Would you restate every entry that follows, word for word, and leave out the pictures?

--- Data ---

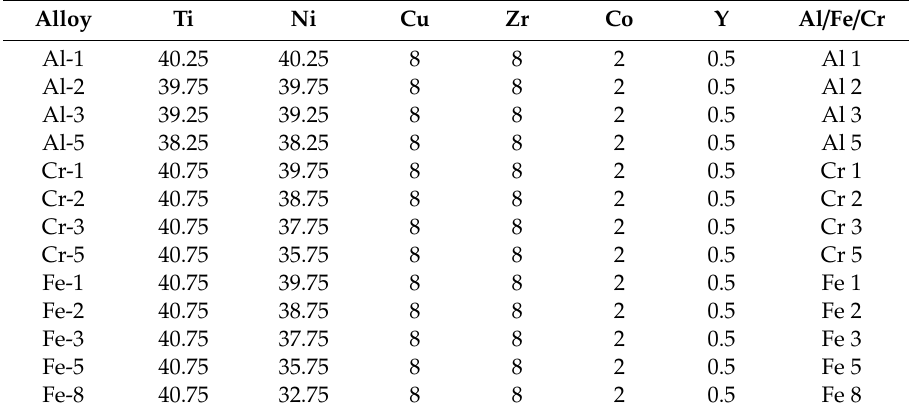
Table 1. Chemical composition of the studied alloys (in atomic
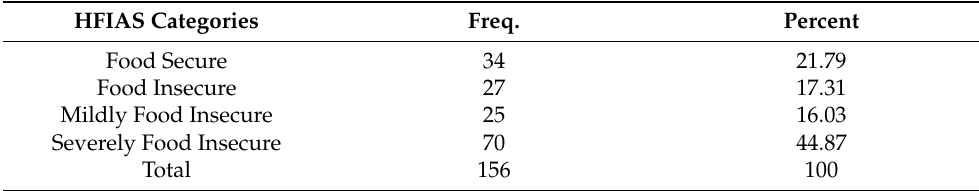
Table 5. Prevalence of university students’ food insecurity status.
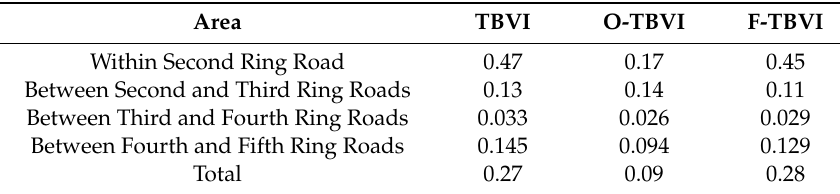
Table 5. Moran’s I of the Chinese traditional-style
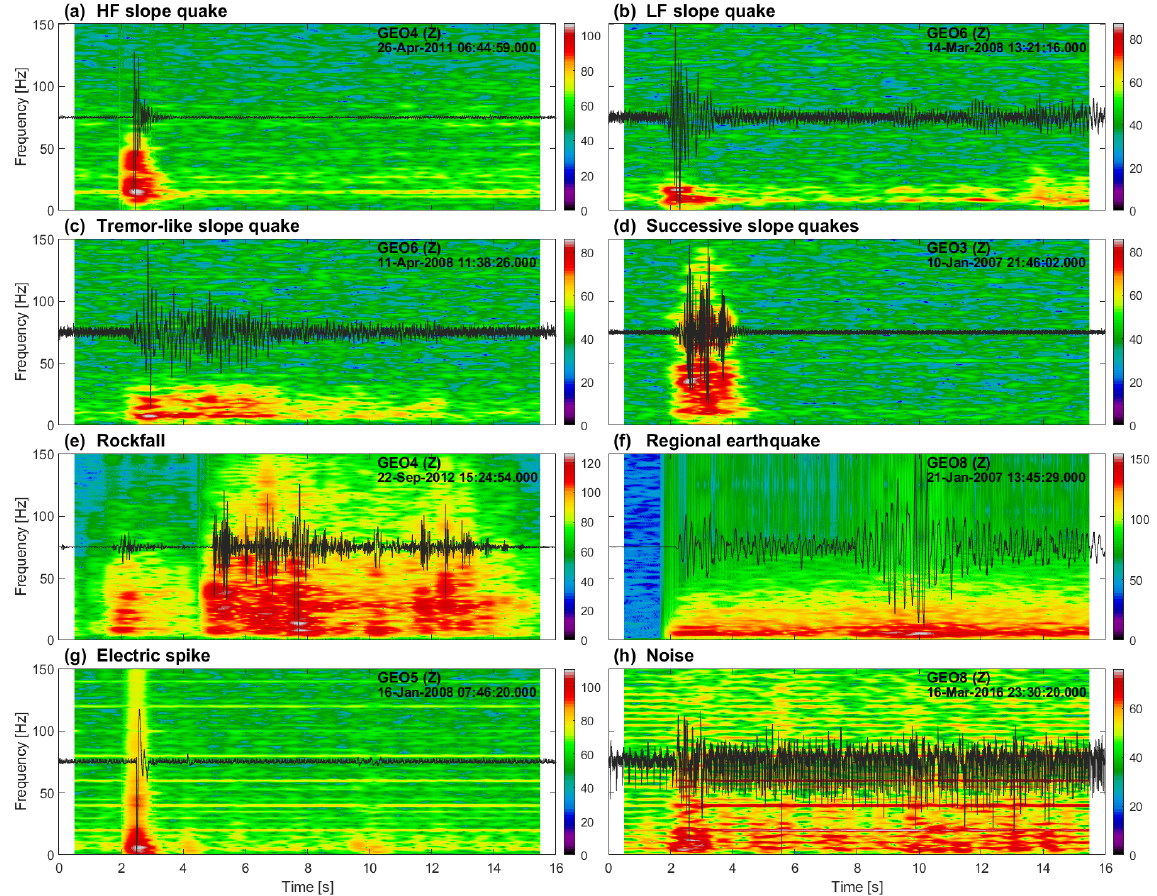
Figure 2. Spectrograms and normalized waveforms of the maximum-amplitude record of signals representative of each class: (a) HF slope quake, (b) LF slope quake, (c) tremor, (d) successive slope quakes, (e) rockfall, (f) regional earthquake, (g) spike, and (h) noise. Note that colour scales are in a logarithmic scale [dB] and not normalized. Frequencies are only shown up to 150Hz. In (f) , both the P- and S-wave arrivals are visible at ca. 2 and 8s, respectively. Vertical component waveforms of the example events recorded at all geophones are displayed in the Appendix (Figs. B1 to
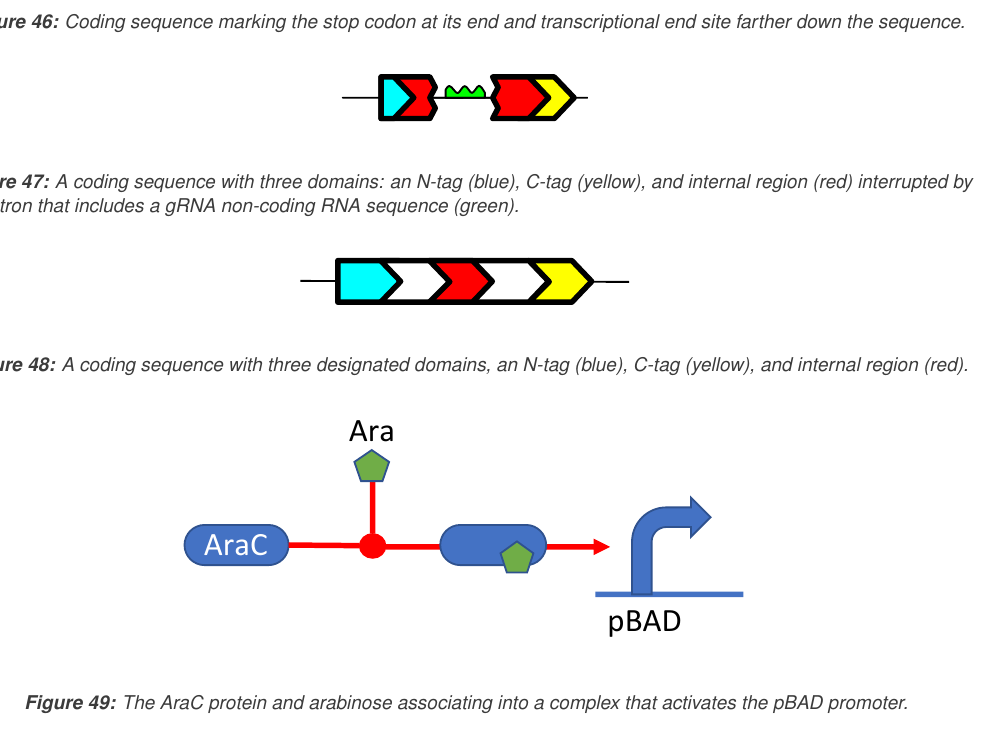
Figure 46: Coding sequence marking the stop codon at its end and transcriptional end site farther down the sequence.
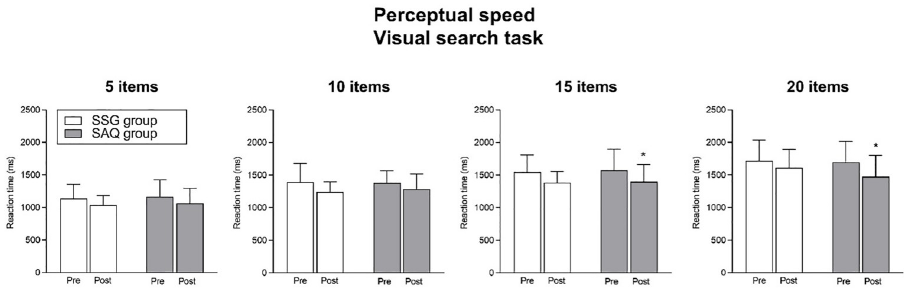
Fig 4. Effect of training intervention on perceptual speed (reaction time for 5, 10, 15 and 20 items conditions in the visual search task). Post < pre by Bonferroni post-hoc tests: � P < 0.05.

---

• [The answer]:
Table 1. Chemical composition of the studied alloys (in atomic
Table 5. Prevalence of university students’ food insecurity status.
Table 5. Moran’s I of the Chinese traditional-style
Figure 2. Spectrograms and normalized waveforms of the maximum-amplitude record of signals representative of each class: (a) HF slope quake, (b) LF slope quake, (c) tremor, (d) successive slope quakes, (e) rockfall, (f) regional earthquake, (g) spike, and (h) noise. Note that colour scales are in a logarithmic scale [dB] and not normalized. Frequencies are only shown up to 150Hz. In (f) , both the P- and S-wave arrivals are visible at ca. 2 and 8s, respectively. Vertical component waveforms of the example events recorded at all geophones are displayed in the Appendix (Figs. B1 to
Figure 46: Coding sequence marking the stop codon at its end and transcriptional end site farther down the sequence.
Fig 4. Effect of training intervention on perceptual speed (reaction time for 5, 10, 15 and 20 items conditions in the visual search task). Post < pre by Bonferroni post-hoc tests: � P < 0.05.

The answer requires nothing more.